**Work request**. The reply should contain all the data below, repeated exactly, and none of the images.

****

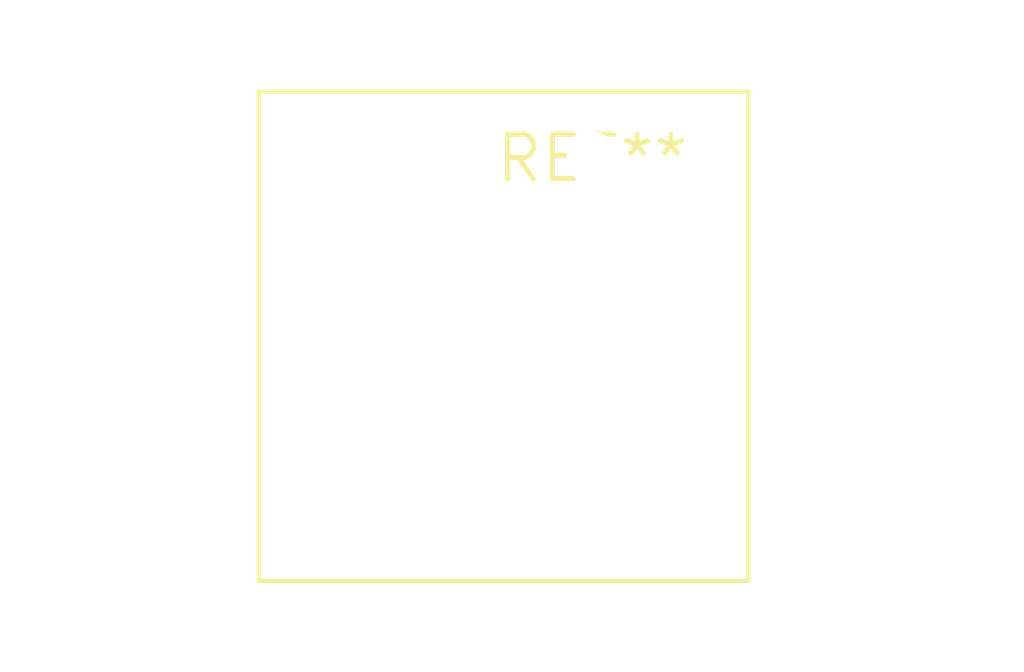
<source format=kicad_pcb>
(kicad_pcb (version 20240108) (generator pcbnew)

  (general
    (thickness 1.6)
  )

  (paper "A4")
  (layers
    (0 "F.Cu" signal)
    (31 "B.Cu" signal)
    (32 "B.Adhes" user "B.Adhesive")
    (33 "F.Adhes" user "F.Adhesive")
    (34 "B.Paste" user)
    (35 "F.Paste" user)
    (36 "B.SilkS" user "B.Silkscreen")
    (37 "F.SilkS" user "F.Silkscreen")
    (38 "B.Mask" user)
    (39 "F.Mask" user)
    (40 "Dwgs.User" user "User.Drawings")
    (41 "Cmts.User" user "User.Comments")
    (42 "Eco1.User" user "User.Eco1")
    (43 "Eco2.User" user "User.Eco2")
    (44 "Edge.Cuts" user)
    (45 "Margin" user)
    (46 "B.CrtYd" user "B.Courtyard")
    (47 "F.CrtYd" user "F.Courtyard")
    (48 "B.Fab" user)
    (49 "F.Fab" user)
    (50 "User.1" user)
    (51 "User.2" user)
    (52 "User.3" user)
    (53 "User.4" user)
    (54 "User.5" user)
    (55 "User.6" user)
    (56 "User.7" user)
    (57 "User.8" user)
    (58 "User.9" user)
  )

  (setup
    (pad_to_mask_clearance 0)
    (pcbplotparams
      (layerselection 0x00010fc_ffffffff)
      (plot_on_all_layers_selection 0x0000000_00000000)
      (disableapertmacros false)
      (usegerberextensions false)
      (usegerberattributes false)
      (usegerberadvancedattributes false)
      (creategerberjobfile false)
      (dashed_line_dash_ratio 12.000000)
      (dashed_line_gap_ratio 3.000000)
      (svgprecision 4)
      (plotframeref false)
      (viasonmask false)
      (mode 1)
      (useauxorigin false)
      (hpglpennumber 1)
      (hpglpenspeed 20)
      (hpglpendiameter 15.000000)
      (dxfpolygonmode false)
      (dxfimperialunits false)
      (dxfusepcbnewfont false)
      (psnegative false)
      (psa4output false)
      (plotreference false)
      (plotvalue false)
      (plotinvisibletext false)
      (sketchpadsonfab false)
      (subtractmaskfromsilk false)
      (outputformat 1)
      (mirror false)
      (drillshape 1)
      (scaleselection 1)
      (outputdirectory "")
    )
  )

  (net 0 "")

  (footprint "SW_Cherry_MX_1.50u_PCB" (layer "F.Cu") (at 0 0))

)

</source>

****

**Output for this task**.
<source format=kicad_pcb>
(kicad_pcb (version 20240108) (generator pcbnew)

  (general
    (thickness 1.6)
  )

  (paper "A4")
  (layers
    (0 "F.Cu" signal)
    (31 "B.Cu" signal)
    (32 "B.Adhes" user "B.Adhesive")
    (33 "F.Adhes" user "F.Adhesive")
    (34 "B.Paste" user)
    (35 "F.Paste" user)
    (36 "B.SilkS" user "B.Silkscreen")
    (37 "F.SilkS" user "F.Silkscreen")
    (38 "B.Mask" user)
    (39 "F.Mask" user)
    (40 "Dwgs.User" user "User.Drawings")
    (41 "Cmts.User" user "User.Comments")
    (42 "Eco1.User" user "User.Eco1")
    (43 "Eco2.User" user "User.Eco2")
    (44 "Edge.Cuts" user)
    (45 "Margin" user)
    (46 "B.CrtYd" user "B.Courtyard")
    (47 "F.CrtYd" user "F.Courtyard")
    (48 "B.Fab" user)
    (49 "F.Fab" user)
    (50 "User.1" user)
    (51 "User.2" user)
    (52 "User.3" user)
    (53 "User.4" user)
    (54 "User.5" user)
    (55 "User.6" user)
    (56 "User.7" user)
    (57 "User.8" user)
    (58 "User.9" user)
  )

  (setup
    (pad_to_mask_clearance 0)
    (pcbplotparams
      (layerselection 0x00010fc_ffffffff)
      (plot_on_all_layers_selection 0x0000000_00000000)
      (disableapertmacros false)
      (usegerberextensions false)
      (usegerberattributes false)
      (usegerberadvancedattributes false)
      (creategerberjobfile false)
      (dashed_line_dash_ratio 12.000000)
      (dashed_line_gap_ratio 3.000000)
      (svgprecision 4)
      (plotframeref false)
      (viasonmask false)
      (mode 1)
      (useauxorigin false)
      (hpglpennumber 1)
      (hpglpenspeed 20)
      (hpglpendiameter 15.000000)
      (dxfpolygonmode false)
      (dxfimperialunits false)
      (dxfusepcbnewfont false)
      (psnegative false)
      (psa4output false)
      (plotreference false)
      (plotvalue false)
      (plotinvisibletext false)
      (sketchpadsonfab false)
      (subtractmaskfromsilk false)
      (outputformat 1)
      (mirror false)
      (drillshape 1)
      (scaleselection 1)
      (outputdirectory "")
    )
  )

  (net 0 "")

  (footprint "SW_Cherry_MX_1.50u_PCB" (layer "F.Cu") (at 0 0))

)

</source>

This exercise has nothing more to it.